本次强化学习实验作业，我们小组成功实现了将一个面向多智能体合作场景的游戏测试环境——SISL(Stanford Intelligent Systems Laboratory)接入到昇思MindSpore平台；并尝试使用QMIX和MAPPO算法对此实验环境进行了性能基准测试。完成了作业中所给定的各项要求，对昇思MindSpore的底层架构也有了更深刻的认知，这有利于我们今后更熟练地将MindSporeRL库应用到我们的科研活动中。

references

[1]. Mnih V, Kavukcuoglu K, Silver D, et al. Playing atari with deep reinforcement learning[J]. arXiv preprint arXiv:1312.5602, 2013.

[2]. Silver D, Huang A, Maddison C J, et al. Mastering the game of Go with deep neural networks and tree search[J]. nature, 2016, 529(7587): 484-489.

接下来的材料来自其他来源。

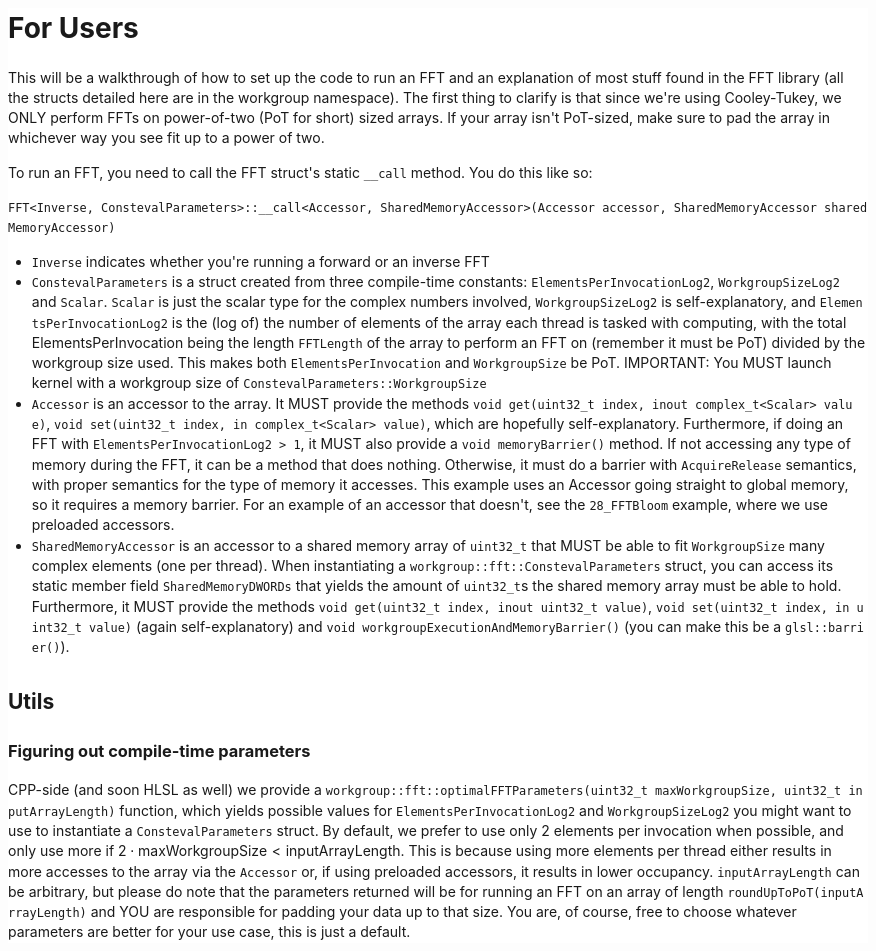 # For Users

This will be a walkthrough of how to set up the code to run an FFT and an explanation of most stuff found in the FFT library (all the structs detailed here are in the workgroup namespace). The first thing to clarify is that since we're using Cooley-Tukey, we ONLY perform FFTs on power-of-two (PoT for short) sized arrays. If your array isn't PoT-sized, make sure to pad the array in whichever way you see fit up to a power of two.

To run an FFT, you need to call the FFT struct's static `__call` method. You do this like so: 

`FFT<Inverse, ConstevalParameters>::__call<Accessor, SharedMemoryAccessor>(Accessor accessor, SharedMemoryAccessor sharedMemoryAccessor)`

* `Inverse` indicates whether you're running a forward or an inverse FFT
* `ConstevalParameters` is a struct created from three compile-time constants: `ElementsPerInvocationLog2`, `WorkgroupSizeLog2` and `Scalar`. `Scalar` is just the scalar type for the complex numbers involved, `WorkgroupSizeLog2` is self-explanatory, and `ElementsPerInvocationLog2` is the (log of) the number of elements of the array each thread is tasked with computing, with the total ElementsPerInvocation being the length `FFTLength` of the array to perform an FFT on (remember it must be PoT) divided by the workgroup size used. This makes both `ElementsPerInvocation` and `WorkgroupSize` be PoT.
IMPORTANT: You MUST launch kernel with a workgroup size of `ConstevalParameters::WorkgroupSize` 
* `Accessor` is an accessor to the array. It MUST provide the methods `void get(uint32_t index, inout complex_t<Scalar> value)`, `void set(uint32_t index, in complex_t<Scalar> value)`,
which are hopefully self-explanatory. Furthermore, if doing an FFT with `ElementsPerInvocationLog2 > 1`, it MUST also provide a `void memoryBarrier()` method. If not accessing any type of memory during the FFT, it can be a method that does nothing. Otherwise, it must do a barrier with `AcquireRelease` semantics, with proper semantics for the type of memory it accesses. This example uses an Accessor going straight to global memory, so it requires a memory barrier. For an example of an accessor that doesn't, see the `28_FFTBloom` example, where we use preloaded accessors.
* `SharedMemoryAccessor` is an accessor to a shared memory array of `uint32_t` that MUST be able to fit `WorkgroupSize` many complex elements (one per thread). When instantiating a `workgroup::fft::ConstevalParameters` struct, you can access its static member field `SharedMemoryDWORDs` that yields the amount of `uint32_t`s the shared memory array must be able to hold. Furthermore, it MUST provide the methods `void get(uint32_t index, inout uint32_t value)`, `void set(uint32_t index, in uint32_t value)` (again self-explanatory) and `void workgroupExecutionAndMemoryBarrier()` (you can make this be a `glsl::barrier()`). 

## Utils

### Figuring out compile-time parameters
CPP-side (and soon HLSL as well) we provide a `workgroup::fft::optimalFFTParameters(uint32_t maxWorkgroupSize, uint32_t inputArrayLength)` function, which yields possible values for `ElementsPerInvocationLog2` and `WorkgroupSizeLog2` you might want to use to instantiate a `ConstevalParameters` struct. By default, we prefer to use only 2 elements per invocation when possible, and only use more if $2 \cdot \text{maxWorkgroupSize} < \text{inputArrayLength}$. This is because using more elements per thread either results in more accesses to the array via the `Accessor` or, if using preloaded accessors, it results in lower occupancy. `inputArrayLength` can be arbitrary, but please do note that the parameters returned will be for running an FFT on an array of length `roundUpToPoT(inputArrayLength)` and YOU are responsible for padding your data up to that size. You are, of course, free to choose whatever parameters are better for your use case, this is just a default.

[3]. Silver D, Schrittwieser J, Simonyan K, et al. Mastering the game of go without human knowledge[J]. nature, 2017, 550(7676): 354-359.

[4]. Vinyals O, Babuschkin I, Czarnecki W M, et al. Grandmaster level in StarCraft II using multi-agent reinforcement learning[J]. Nature, 2019, 575(7782): 350-354.

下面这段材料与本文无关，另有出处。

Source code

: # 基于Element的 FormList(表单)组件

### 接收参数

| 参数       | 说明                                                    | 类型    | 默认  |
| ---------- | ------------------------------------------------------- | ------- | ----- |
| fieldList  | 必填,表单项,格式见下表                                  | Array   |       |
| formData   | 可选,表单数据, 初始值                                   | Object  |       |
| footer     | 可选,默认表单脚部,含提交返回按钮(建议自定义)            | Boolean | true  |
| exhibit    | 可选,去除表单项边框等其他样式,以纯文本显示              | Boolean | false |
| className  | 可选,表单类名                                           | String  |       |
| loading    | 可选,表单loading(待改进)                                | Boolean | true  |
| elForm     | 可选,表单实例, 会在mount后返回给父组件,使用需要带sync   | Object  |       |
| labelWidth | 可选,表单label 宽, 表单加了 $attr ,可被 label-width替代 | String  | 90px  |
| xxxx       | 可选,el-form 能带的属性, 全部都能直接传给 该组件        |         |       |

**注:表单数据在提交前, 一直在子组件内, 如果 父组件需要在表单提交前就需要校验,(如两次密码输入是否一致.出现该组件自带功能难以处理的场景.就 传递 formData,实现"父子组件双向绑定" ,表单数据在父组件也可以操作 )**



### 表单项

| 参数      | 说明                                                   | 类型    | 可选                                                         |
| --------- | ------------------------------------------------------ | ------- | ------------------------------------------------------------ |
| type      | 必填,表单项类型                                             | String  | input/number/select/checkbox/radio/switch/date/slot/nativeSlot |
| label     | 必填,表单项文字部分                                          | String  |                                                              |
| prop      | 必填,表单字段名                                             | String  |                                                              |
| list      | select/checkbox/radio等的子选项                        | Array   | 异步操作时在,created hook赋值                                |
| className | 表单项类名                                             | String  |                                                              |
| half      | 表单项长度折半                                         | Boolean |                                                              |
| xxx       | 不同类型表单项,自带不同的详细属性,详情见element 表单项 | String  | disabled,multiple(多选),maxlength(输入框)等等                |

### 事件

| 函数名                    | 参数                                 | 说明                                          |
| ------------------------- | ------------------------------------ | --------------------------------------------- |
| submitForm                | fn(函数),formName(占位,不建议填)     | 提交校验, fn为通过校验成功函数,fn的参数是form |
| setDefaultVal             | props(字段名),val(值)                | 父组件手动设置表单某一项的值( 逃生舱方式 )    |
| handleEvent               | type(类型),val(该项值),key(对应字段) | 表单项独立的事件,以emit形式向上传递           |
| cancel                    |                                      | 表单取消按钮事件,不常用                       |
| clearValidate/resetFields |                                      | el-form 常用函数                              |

[5]. Brockman G, Cheung V, Pettersson L, et al. Openai gym[J]. arXiv preprint arXiv:1606.01540, 2016.

[6]. Todorov E, Erez T, Tassa Y. Mujoco: A physics engine for model-based control[C]//2012 IEEE/RSJ international conference on intelligent robots and systems. IEEE, 2012: 5026-5033.

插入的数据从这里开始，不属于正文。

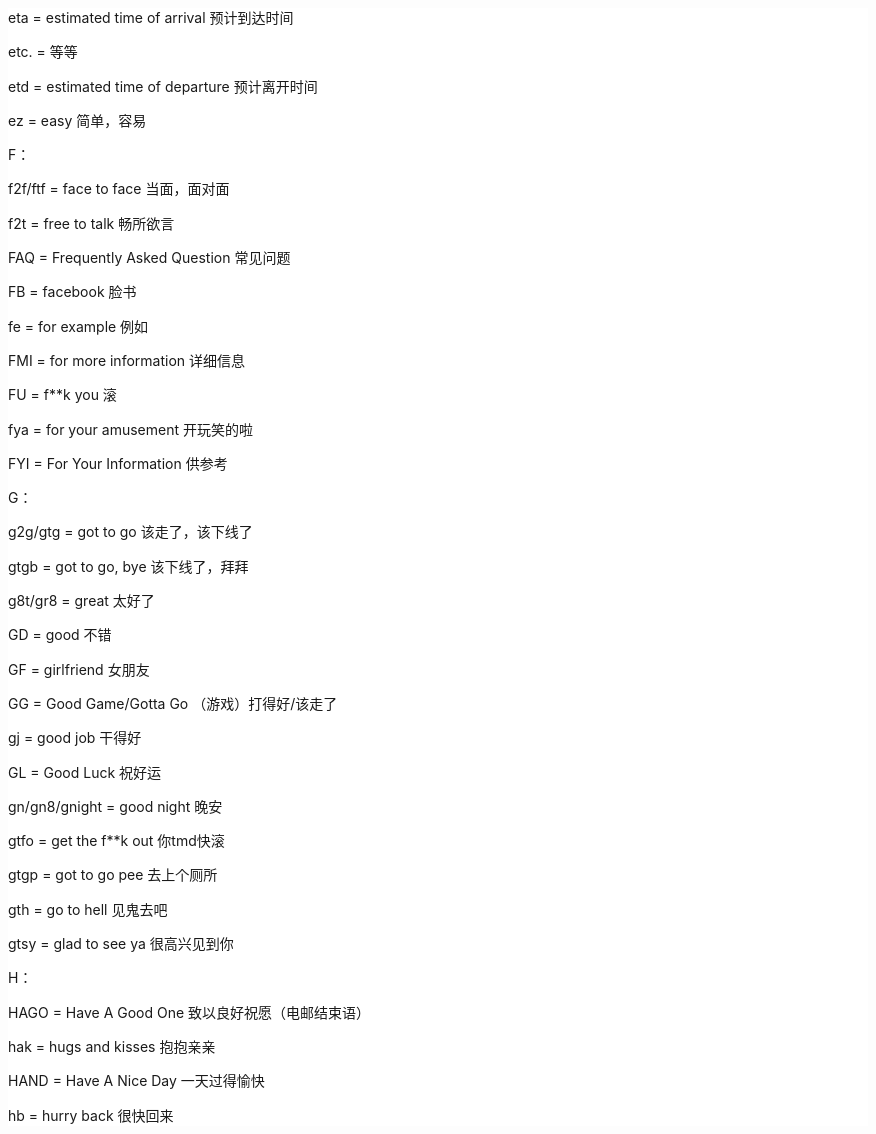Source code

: eta = estimated time of arrival 预计到达时间

etc. = 等等

etd = estimated time of departure 预计离开时间

ez = easy 简单，容易

F：

f2f/ftf = face to face 当面，面对面

f2t = free to talk 畅所欲言

FAQ = Frequently Asked Question 常见问题

FB = facebook 脸书

fe = for example 例如

FMI = for more information 详细信息

FU = f\*\*k you 滚

fya = for your amusement 开玩笑的啦

FYI = For Your Information 供参考

G：

g2g/gtg = got to go 该走了，该下线了

gtgb = got to go, bye 该下线了，拜拜

g8t/gr8 = great 太好了

GD = good 不错

GF = girlfriend 女朋友

GG = Good Game/Gotta Go （游戏）打得好/该走了

gj = good job 干得好

GL = Good Luck 祝好运

gn/gn8/gnight = good night 晚安

gtfo = get the f\*\*k out 你tmd快滚

gtgp = got to go pee 去上个厕所

gth = go to hell 见鬼去吧

gtsy = glad to see ya 很高兴见到你

H：

HAGO = Have A Good One 致以良好祝愿（电邮结束语）

hak = hugs and kisses 抱抱亲亲

HAND = Have A Nice Day 一天过得愉快

hb = hurry back 很快回来
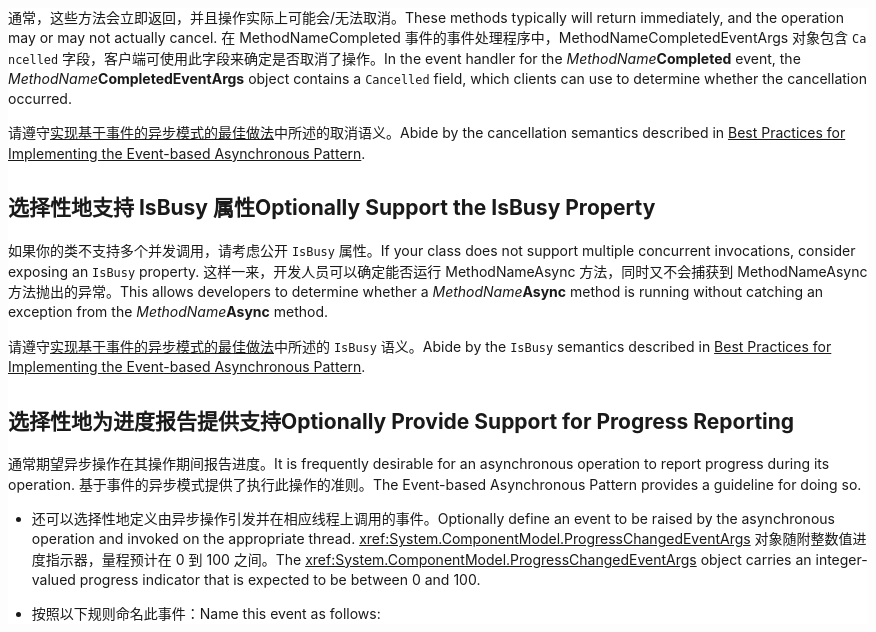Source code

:  <span data-ttu-id="fd76f-166">通常，这些方法会立即返回，并且操作实际上可能会/无法取消。</span><span class="sxs-lookup"><span data-stu-id="fd76f-166">These methods typically will return immediately, and the operation may or may not actually cancel.</span></span> <span data-ttu-id="fd76f-167">在 MethodNameCompleted 事件的事件处理程序中，MethodNameCompletedEventArgs 对象包含 `Cancelled` 字段，客户端可使用此字段来确定是否取消了操作。</span><span class="sxs-lookup"><span data-stu-id="fd76f-167">In the event handler for the _MethodName_**Completed** event, the _MethodName_**CompletedEventArgs** object contains a `Cancelled` field, which clients can use to determine whether the cancellation occurred.</span></span>  
  
 <span data-ttu-id="fd76f-168">请遵守[实现基于事件的异步模式的最佳做法](../../../docs/standard/asynchronous-programming-patterns/best-practices-for-implementing-the-event-based-asynchronous-pattern.md)中所述的取消语义。</span><span class="sxs-lookup"><span data-stu-id="fd76f-168">Abide by the cancellation semantics described in [Best Practices for Implementing the Event-based Asynchronous Pattern](../../../docs/standard/asynchronous-programming-patterns/best-practices-for-implementing-the-event-based-asynchronous-pattern.md).</span></span>  
  
## <a name="optionally-support-the-isbusy-property"></a><span data-ttu-id="fd76f-169">选择性地支持 IsBusy 属性</span><span class="sxs-lookup"><span data-stu-id="fd76f-169">Optionally Support the IsBusy Property</span></span>  
 <span data-ttu-id="fd76f-170">如果你的类不支持多个并发调用，请考虑公开 `IsBusy` 属性。</span><span class="sxs-lookup"><span data-stu-id="fd76f-170">If your class does not support multiple concurrent invocations, consider exposing an `IsBusy` property.</span></span> <span data-ttu-id="fd76f-171">这样一来，开发人员可以确定能否运行 MethodNameAsync 方法，同时又不会捕获到 MethodNameAsync 方法抛出的异常。</span><span class="sxs-lookup"><span data-stu-id="fd76f-171">This allows developers to determine whether a _MethodName_**Async** method is running without catching an exception from the _MethodName_**Async** method.</span></span>  
  
 <span data-ttu-id="fd76f-172">请遵守[实现基于事件的异步模式的最佳做法](../../../docs/standard/asynchronous-programming-patterns/best-practices-for-implementing-the-event-based-asynchronous-pattern.md)中所述的 `IsBusy` 语义。</span><span class="sxs-lookup"><span data-stu-id="fd76f-172">Abide by the `IsBusy` semantics described in [Best Practices for Implementing the Event-based Asynchronous Pattern](../../../docs/standard/asynchronous-programming-patterns/best-practices-for-implementing-the-event-based-asynchronous-pattern.md).</span></span>  
  
## <a name="optionally-provide-support-for-progress-reporting"></a><span data-ttu-id="fd76f-173">选择性地为进度报告提供支持</span><span class="sxs-lookup"><span data-stu-id="fd76f-173">Optionally Provide Support for Progress Reporting</span></span>  
 <span data-ttu-id="fd76f-174">通常期望异步操作在其操作期间报告进度。</span><span class="sxs-lookup"><span data-stu-id="fd76f-174">It is frequently desirable for an asynchronous operation to report progress during its operation.</span></span> <span data-ttu-id="fd76f-175">基于事件的异步模式提供了执行此操作的准则。</span><span class="sxs-lookup"><span data-stu-id="fd76f-175">The Event-based Asynchronous Pattern provides a guideline for doing so.</span></span>  
  
-   <span data-ttu-id="fd76f-176">还可以选择性地定义由异步操作引发并在相应线程上调用的事件。</span><span class="sxs-lookup"><span data-stu-id="fd76f-176">Optionally define an event to be raised by the asynchronous operation and invoked on the appropriate thread.</span></span> <span data-ttu-id="fd76f-177"><xref:System.ComponentModel.ProgressChangedEventArgs> 对象随附整数值进度指示器，量程预计在 0 到 100 之间。</span><span class="sxs-lookup"><span data-stu-id="fd76f-177">The <xref:System.ComponentModel.ProgressChangedEventArgs> object carries an integer-valued progress indicator that is expected to be between 0 and 100.</span></span>  
  
-   <span data-ttu-id="fd76f-178">按照以下规则命名此事件：</span><span class="sxs-lookup"><span data-stu-id="fd76f-178">Name this event as follows:</span></span>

[7]. Mordatch I, Abbeel P. Emergence of grounded compositional language in multi-agent populations[C]//Proceedings of the AAAI conference on artificial intelligence. 2018, 32(1).

[8]. Romo L, Jain M. PySC2 Reinforcement Learning[J].

[9]. Samvelyan M, Rashid T, De Witt C S, et al. The starcraft multi-agent challenge[J]. arXiv preprint arXiv:1902.04043, 2019.

[10]. Yu C, Velu A, Vinitsky E, et al. The surprising effectiveness of ppo in cooperative multi-agent games[J]. Advances in Neural Information Processing Systems, 2022, 35: 24611-24624.

[11]. Rashid T, Samvelyan M, De Witt C S, et al. Monotonic value function factorisation for deep multi-agent reinforcement learning[J]. The Journal of Machine Learning Research, 2020, 21(1): 7234-7284.

[12]. https://pettingzoo.farama.org/environments/sisl/

[13]. Schulman J, Wolski F, Dhariwal P, et al. Proximal policy optimization algorithms[J]. arXiv preprint arXiv:1707.06347, 2017.

[14]. John Schulman, Philipp Moritz, Sergey Levine, Michael Jordan, and Pieter Abbeel. Highdimensional continuous control using generalized advantage estimation. In Proceedings of the International Conference on Learning Representations (ICLR), 2016.